Opinião
O mercado de derivados e a presença de novos refinadores no País
As perspectivas de competição no downstream a partir do desinvestimento da Petrobras
Novo contexto do mercado de derivados
O processo de desinvestimento da Petrobras permitirá a presença de novos refinadores no mercado de combustíveis. Foram ofertadas ao mercado refinarias relevantes no parque nacional: RNEST (Pernambuco), RLAM (Bahia), REGAP (Minas Gerais), REPAR (Paraná) e REFAP (Rio Grande do Sul), além de outras 3 de menor porte. Juntas elas representam 51% da capacidade de refino autorizada pela ANP no país. Cada uma destas refinarias possui uma área de influência (mercado consumidor) bem definida, que foi consolidada ao longo dos anos pela Petrobras através de sua política de preços e da infraestrutura para transporte do produto associada a cada refinaria (Figura 1 – Cadeias de Distribuição de Combustíveis – Diesel e Gasolina). Certamente, os investidores interessados na compra dos ativos da Petrobras, consideram a demanda presente nesta área de influência como referência em suas estimativas de receita e, portanto, um mercado consumidor natural para seus derivados.
Fig 1 – Cadeias de Distribuição de Combustíveis (Diesel e Gasolina)
Por outro lado, a Petrobras sempre buscou uma visão de complementaridade entre a produção de cada uma das refinarias, balanceando o corte de derivados entre unidades, otimizados a partir da qualidade do petróleo, o que exigia a transferência de produtos entre regiões de modo a suprir as áreas deficitárias a partir de pólos de produção superavitários. Em uma nova lógica de mercado, onde novos refinadores poderão ter excesso ou falta de determinado produto em sua área de influência, isto significará a necessidade de movimentação de produtos a partir das refinarias para outros mercados ou a importação de derivados, mas não com a visão de balanceamento de oferta e custo global da Petrobras. Espera-se, assim, uma nova dinâmica de compra e venda de produtos no mercado de derivados brasileiro.
Para que a movimentação de produtos seja facilitada no mercado brasileiro, seguidamente vem sendo citada a necessidade de investimentos em infraestrutura logística, marcadamente terminais de granéis líquidos e acesso dutoviário e ferroviário para transporte de derivados. Este é um ponto ainda sem definição clara, apesar dos esforços de concessão de terminais marítimos realizados pelo Ministério da Infraestrutura. Existem gaps importantes em estados como Rio Grande do Sul, Santa Catarina e Bahia; além da oportunidade de ampliações de capacidade para movimentação em São Paulo e Paraná. Importante notar que a infraestrutura logística disponível em cada mercado consumidor será determinante para a capacidade de competição dos refinadores e importadores.

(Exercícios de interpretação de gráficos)
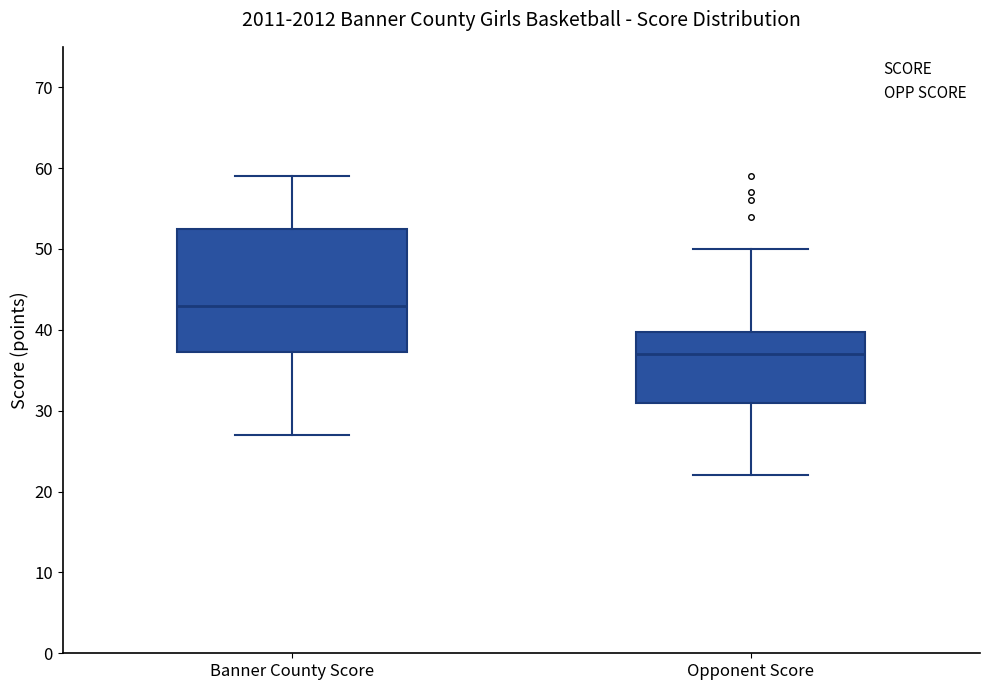

Which box is the tallest, from its lower edge to its upper edge?

Banner County Score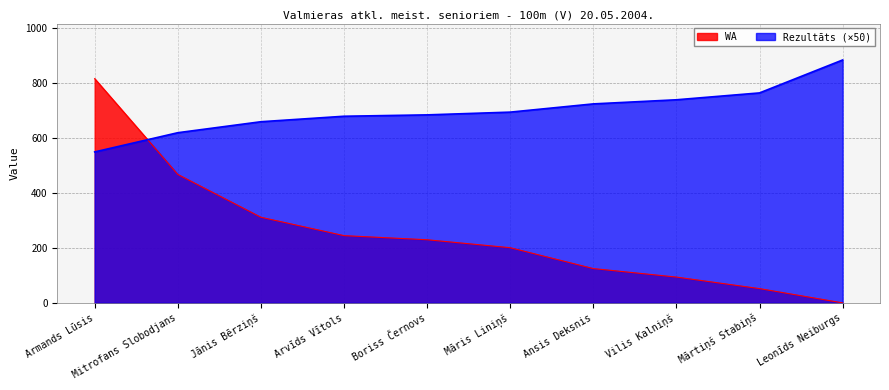

What is the difference between the second highest and second lowest values in the WA series?

416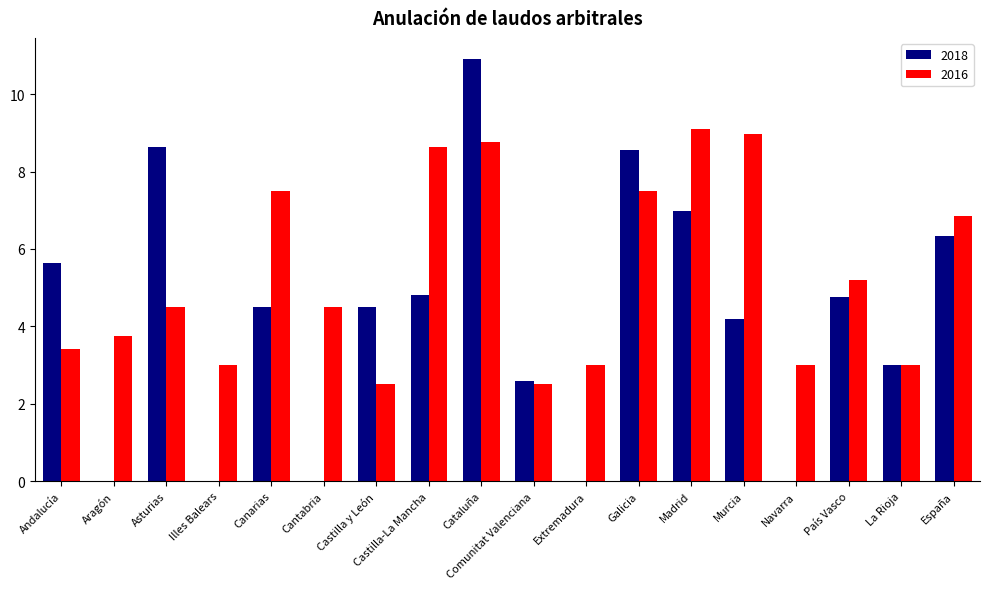

At which category is the sum across all series the highest?

Cataluña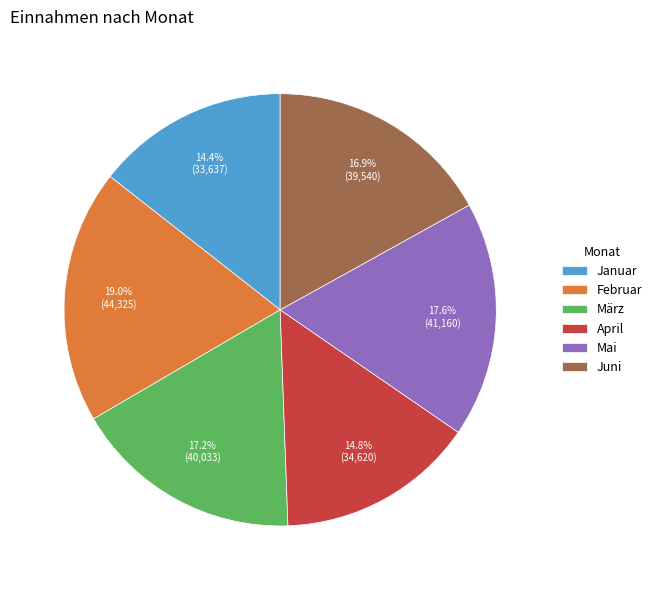

How many slices are in this pie chart?

6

### COMO RESOLVER:
Traduza para o inglês esta frase do texto sobre o mercado de derivados: "Este é um ponto ainda sem definição clara, apesar dos esforços de concessão de terminais marítimos realizados pelo Ministério da Infraestrutura."

### RESPOSTA:
This is a point that still lacks a clear definition, despite the efforts to grant concessions for maritime terminals made by the Ministry of Infrastructure.